## Objective
Carry on the forum thread about obtaining a positive LMO from the point where it stops.

## Text section
--- Start ---

# positive LMO



## leavingonajetplane (Nov 10, 2010)

i recently graduated in event management & am looking to move to canada in june. i currently work as an event designer & would like to stay in this area

has anyone got any ideas whether a positive LMO would be given to me?


----------



## Auld Yin (Mar 10, 2009)

leavingonajetplane said:


> i recently graduated in event management & am looking to move to canada in june. i currently work as an event designer & would like to stay in this area
> 
> has anyone got any ideas whether a positive LMO would be given to me?


The LMO is *NOT* given to you but to an employer. You must find such an employer willing to hire you and willing to go through the LMO process.


----------



## leavingonajetplane (Nov 10, 2010)

--- End ---

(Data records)
--- Start ---

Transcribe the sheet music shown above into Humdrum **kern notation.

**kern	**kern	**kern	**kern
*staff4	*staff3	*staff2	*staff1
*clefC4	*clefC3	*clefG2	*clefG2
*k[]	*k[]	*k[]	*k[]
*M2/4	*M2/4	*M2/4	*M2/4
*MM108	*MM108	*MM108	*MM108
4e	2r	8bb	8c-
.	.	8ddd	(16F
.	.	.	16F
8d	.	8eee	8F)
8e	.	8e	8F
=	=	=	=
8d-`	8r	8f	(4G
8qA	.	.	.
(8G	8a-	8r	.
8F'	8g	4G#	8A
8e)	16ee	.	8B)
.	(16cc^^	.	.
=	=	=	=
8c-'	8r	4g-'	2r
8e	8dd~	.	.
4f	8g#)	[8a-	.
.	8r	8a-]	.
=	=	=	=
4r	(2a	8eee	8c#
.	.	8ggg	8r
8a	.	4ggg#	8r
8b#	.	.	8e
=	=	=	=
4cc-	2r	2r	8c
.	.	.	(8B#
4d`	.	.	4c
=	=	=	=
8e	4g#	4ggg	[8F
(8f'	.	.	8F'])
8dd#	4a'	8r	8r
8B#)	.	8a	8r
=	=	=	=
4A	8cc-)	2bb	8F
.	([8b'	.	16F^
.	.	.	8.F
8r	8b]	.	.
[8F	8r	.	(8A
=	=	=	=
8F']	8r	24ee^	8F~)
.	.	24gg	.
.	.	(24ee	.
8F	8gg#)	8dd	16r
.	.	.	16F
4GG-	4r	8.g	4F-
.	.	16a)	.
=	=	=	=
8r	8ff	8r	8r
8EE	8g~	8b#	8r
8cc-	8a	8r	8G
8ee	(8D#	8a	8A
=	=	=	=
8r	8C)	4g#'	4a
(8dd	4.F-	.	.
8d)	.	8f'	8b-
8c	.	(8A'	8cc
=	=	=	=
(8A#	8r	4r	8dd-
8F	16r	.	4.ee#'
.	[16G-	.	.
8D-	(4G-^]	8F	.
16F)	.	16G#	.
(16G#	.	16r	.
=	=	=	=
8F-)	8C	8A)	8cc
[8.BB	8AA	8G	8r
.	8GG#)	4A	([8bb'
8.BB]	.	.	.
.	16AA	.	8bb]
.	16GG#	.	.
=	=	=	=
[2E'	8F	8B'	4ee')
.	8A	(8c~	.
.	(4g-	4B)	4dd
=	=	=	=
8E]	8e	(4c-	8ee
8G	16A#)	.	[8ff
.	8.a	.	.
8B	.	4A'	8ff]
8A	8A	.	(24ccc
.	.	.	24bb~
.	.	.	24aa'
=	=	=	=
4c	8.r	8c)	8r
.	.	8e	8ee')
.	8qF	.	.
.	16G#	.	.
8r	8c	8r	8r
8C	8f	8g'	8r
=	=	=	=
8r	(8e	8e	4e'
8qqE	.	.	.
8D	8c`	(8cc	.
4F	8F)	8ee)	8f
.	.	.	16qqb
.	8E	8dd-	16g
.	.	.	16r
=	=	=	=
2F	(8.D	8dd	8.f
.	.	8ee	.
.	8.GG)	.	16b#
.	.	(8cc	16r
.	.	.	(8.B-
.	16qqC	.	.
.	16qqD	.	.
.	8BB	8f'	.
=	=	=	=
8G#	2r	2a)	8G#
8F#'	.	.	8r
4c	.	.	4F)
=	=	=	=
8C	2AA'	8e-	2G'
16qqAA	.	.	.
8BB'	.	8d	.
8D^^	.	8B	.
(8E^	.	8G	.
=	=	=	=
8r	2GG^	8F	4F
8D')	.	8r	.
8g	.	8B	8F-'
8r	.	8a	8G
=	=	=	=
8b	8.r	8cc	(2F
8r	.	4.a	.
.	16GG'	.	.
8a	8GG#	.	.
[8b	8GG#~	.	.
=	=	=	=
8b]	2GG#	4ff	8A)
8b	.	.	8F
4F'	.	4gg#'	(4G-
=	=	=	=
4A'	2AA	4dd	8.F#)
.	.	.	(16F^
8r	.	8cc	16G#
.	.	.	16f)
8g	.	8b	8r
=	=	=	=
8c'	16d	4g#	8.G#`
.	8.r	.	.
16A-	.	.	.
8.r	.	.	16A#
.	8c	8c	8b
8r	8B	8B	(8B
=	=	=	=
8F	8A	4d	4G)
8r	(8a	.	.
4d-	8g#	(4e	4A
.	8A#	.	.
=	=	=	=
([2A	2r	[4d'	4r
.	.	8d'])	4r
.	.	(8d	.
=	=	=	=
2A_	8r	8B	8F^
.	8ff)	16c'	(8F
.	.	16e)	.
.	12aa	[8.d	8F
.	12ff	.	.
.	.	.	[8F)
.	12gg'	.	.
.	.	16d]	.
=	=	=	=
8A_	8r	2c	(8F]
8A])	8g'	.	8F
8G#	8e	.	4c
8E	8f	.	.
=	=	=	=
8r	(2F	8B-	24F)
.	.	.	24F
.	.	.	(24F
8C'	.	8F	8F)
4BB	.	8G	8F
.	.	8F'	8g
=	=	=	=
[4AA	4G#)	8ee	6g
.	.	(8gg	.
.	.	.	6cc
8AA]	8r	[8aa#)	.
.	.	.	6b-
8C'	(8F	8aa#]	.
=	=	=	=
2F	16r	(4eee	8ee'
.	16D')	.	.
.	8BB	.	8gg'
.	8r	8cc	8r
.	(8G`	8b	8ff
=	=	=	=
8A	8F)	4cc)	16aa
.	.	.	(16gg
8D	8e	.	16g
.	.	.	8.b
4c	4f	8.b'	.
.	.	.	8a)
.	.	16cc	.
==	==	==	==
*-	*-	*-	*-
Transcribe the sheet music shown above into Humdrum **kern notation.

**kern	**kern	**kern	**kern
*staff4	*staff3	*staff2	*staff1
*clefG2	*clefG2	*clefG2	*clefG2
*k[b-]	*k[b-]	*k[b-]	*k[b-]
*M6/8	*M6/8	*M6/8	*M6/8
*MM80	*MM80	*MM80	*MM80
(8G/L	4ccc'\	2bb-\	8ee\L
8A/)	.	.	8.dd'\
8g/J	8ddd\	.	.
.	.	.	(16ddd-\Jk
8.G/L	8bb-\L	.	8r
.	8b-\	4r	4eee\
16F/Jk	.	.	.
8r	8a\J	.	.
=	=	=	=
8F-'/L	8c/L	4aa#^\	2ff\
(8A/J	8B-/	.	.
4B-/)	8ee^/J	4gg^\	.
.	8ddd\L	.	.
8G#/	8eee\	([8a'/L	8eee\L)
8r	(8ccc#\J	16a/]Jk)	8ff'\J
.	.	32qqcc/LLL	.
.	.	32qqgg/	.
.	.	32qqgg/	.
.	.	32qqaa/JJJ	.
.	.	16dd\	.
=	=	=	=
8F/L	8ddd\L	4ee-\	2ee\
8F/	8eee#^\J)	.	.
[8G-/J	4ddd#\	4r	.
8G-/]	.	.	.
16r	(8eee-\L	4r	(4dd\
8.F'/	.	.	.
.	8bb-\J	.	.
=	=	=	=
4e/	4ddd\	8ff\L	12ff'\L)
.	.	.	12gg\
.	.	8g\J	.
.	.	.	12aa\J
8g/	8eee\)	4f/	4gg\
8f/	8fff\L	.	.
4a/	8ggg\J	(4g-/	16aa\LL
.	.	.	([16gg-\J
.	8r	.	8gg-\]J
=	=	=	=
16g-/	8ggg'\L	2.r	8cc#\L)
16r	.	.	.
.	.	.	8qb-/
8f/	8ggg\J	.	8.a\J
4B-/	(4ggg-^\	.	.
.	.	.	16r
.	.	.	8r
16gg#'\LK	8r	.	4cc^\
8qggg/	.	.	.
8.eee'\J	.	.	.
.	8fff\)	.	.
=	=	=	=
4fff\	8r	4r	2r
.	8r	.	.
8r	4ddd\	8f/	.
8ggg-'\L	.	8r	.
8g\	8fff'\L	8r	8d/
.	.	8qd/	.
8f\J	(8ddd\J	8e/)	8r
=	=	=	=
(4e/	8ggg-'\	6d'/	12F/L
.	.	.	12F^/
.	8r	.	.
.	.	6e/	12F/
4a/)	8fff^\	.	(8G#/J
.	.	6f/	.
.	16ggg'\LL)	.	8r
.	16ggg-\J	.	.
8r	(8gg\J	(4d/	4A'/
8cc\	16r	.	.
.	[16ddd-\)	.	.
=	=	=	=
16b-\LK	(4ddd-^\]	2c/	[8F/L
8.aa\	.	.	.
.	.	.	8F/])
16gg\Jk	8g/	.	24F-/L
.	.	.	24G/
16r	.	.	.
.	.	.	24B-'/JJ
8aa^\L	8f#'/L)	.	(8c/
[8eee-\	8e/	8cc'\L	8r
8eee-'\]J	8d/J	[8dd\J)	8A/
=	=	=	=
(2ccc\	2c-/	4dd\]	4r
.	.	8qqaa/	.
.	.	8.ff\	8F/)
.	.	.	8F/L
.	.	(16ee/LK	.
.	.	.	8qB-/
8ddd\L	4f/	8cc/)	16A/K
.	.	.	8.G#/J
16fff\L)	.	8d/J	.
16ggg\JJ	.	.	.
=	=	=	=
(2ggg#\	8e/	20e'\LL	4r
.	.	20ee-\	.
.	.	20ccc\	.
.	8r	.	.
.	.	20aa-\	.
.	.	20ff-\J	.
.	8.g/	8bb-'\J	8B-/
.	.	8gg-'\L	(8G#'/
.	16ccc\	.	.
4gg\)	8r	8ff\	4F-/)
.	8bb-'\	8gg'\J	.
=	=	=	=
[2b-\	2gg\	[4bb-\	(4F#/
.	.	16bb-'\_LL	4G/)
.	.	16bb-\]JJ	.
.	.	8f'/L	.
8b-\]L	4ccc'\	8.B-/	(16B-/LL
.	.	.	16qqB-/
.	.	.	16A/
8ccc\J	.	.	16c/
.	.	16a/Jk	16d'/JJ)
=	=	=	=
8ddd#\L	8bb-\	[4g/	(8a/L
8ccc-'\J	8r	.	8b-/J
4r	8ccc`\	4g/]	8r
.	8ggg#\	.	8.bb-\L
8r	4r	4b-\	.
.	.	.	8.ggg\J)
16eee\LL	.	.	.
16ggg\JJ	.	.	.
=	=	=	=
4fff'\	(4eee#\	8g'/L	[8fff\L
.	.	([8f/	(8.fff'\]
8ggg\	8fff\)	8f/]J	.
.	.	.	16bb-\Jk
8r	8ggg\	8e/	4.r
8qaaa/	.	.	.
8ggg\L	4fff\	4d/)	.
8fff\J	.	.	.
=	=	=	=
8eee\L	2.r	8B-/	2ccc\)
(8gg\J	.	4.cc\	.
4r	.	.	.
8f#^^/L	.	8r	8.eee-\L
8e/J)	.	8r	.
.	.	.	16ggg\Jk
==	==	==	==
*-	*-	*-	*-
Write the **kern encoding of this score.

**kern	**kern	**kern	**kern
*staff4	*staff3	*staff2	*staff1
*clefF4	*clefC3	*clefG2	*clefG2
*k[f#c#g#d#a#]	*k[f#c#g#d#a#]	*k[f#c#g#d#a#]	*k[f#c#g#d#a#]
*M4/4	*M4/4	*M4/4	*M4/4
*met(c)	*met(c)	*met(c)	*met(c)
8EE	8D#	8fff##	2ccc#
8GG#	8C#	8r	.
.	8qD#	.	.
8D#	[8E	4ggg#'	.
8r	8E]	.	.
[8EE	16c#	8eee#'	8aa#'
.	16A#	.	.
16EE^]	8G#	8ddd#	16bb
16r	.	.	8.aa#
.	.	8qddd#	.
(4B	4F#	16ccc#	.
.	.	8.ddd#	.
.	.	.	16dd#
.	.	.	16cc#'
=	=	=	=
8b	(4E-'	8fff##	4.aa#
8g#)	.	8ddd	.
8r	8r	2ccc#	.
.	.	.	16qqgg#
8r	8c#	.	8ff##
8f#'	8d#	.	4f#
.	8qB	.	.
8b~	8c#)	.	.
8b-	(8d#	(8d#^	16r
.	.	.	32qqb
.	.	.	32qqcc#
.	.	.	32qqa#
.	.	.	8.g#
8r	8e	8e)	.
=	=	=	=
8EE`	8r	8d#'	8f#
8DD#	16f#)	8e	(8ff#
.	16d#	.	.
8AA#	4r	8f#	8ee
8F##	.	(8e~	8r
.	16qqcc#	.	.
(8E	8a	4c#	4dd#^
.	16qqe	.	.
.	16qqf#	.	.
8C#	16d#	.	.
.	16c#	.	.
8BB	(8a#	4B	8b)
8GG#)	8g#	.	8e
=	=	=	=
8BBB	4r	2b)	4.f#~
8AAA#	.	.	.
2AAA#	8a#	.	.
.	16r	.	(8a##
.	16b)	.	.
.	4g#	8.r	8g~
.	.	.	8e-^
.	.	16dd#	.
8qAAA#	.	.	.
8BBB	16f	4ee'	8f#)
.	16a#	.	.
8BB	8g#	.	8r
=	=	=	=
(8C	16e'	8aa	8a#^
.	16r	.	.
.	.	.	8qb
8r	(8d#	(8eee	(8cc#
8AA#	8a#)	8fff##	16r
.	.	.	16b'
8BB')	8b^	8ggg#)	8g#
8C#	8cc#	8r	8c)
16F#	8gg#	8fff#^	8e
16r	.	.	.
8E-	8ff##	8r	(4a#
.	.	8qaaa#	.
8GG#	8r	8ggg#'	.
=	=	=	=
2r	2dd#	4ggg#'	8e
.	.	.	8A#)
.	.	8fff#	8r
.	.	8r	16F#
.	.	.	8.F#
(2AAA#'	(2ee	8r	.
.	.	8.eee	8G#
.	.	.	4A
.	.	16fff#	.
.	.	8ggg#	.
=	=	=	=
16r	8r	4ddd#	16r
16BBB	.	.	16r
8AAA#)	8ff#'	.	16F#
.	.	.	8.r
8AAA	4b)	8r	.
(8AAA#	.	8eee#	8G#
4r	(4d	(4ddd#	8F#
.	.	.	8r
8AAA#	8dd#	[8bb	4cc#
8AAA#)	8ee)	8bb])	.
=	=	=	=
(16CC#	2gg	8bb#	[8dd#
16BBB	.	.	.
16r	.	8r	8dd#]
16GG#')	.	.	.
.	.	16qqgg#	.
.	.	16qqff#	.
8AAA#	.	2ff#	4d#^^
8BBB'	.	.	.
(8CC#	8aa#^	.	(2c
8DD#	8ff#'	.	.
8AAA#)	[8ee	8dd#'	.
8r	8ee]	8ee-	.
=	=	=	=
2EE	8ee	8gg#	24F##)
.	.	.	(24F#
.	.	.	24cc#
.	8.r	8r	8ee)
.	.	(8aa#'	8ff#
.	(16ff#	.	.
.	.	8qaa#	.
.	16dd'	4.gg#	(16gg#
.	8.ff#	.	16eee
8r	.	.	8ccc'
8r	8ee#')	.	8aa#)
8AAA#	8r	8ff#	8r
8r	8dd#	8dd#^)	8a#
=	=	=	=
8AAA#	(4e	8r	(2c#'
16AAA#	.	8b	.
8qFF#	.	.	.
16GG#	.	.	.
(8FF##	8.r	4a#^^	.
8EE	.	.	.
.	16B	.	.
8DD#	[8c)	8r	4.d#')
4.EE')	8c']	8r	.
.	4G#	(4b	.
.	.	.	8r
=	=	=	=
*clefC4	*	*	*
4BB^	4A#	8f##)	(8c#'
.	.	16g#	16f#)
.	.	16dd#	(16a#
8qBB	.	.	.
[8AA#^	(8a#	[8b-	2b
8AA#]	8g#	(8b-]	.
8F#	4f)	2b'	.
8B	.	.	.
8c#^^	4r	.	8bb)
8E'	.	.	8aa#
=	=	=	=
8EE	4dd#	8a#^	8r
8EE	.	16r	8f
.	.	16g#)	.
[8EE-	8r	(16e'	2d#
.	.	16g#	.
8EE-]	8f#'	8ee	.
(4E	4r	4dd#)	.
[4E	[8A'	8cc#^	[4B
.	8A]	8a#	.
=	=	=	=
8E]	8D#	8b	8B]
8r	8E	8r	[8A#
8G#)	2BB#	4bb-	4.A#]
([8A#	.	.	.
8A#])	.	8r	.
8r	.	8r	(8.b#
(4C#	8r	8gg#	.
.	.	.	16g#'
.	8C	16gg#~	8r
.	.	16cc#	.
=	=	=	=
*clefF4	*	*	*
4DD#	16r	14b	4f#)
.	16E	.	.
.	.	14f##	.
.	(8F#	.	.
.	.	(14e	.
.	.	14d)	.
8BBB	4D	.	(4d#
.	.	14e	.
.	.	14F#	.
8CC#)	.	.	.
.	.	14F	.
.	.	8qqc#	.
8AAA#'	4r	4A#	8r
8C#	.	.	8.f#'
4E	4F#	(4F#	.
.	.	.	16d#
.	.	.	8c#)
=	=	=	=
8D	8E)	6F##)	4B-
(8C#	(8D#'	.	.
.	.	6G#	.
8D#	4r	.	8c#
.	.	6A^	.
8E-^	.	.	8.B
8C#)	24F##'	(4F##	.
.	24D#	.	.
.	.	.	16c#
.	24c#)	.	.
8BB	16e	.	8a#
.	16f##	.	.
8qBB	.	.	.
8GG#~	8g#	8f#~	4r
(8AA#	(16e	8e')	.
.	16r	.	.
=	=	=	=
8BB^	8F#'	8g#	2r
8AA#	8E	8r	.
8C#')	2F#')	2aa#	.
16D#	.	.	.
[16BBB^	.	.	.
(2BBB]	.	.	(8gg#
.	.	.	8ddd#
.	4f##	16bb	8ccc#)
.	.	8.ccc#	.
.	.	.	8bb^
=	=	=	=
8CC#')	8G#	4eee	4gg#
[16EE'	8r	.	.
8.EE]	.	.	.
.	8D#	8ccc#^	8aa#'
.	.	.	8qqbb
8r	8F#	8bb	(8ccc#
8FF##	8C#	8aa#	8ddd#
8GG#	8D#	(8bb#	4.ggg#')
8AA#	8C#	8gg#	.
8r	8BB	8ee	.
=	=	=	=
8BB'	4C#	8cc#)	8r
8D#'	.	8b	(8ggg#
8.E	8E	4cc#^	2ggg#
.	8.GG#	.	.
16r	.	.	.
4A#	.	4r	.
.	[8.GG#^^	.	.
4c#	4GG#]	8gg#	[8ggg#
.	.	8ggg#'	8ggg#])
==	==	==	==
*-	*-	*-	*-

--- End ---

## Result for this task
sorry i was previously unclear

is it likely that a ositive LMO will be given for my job? NOC 1226


----------



## Auld Yin (Mar 10, 2009)

leavingonajetplane said:


> sorry i was previously unclear
> 
> is it likely that a ositive LMO will be given for my job? NOC 1226


Anything is possible but somehow I doubt it, unless you have something special to offer an employer.


----------



## leavingonajetplane (Nov 10, 2010)

Auld Yin said:


> Anything is possible but somehow I doubt it, unless you have something special to offer an employer.


ok thank you!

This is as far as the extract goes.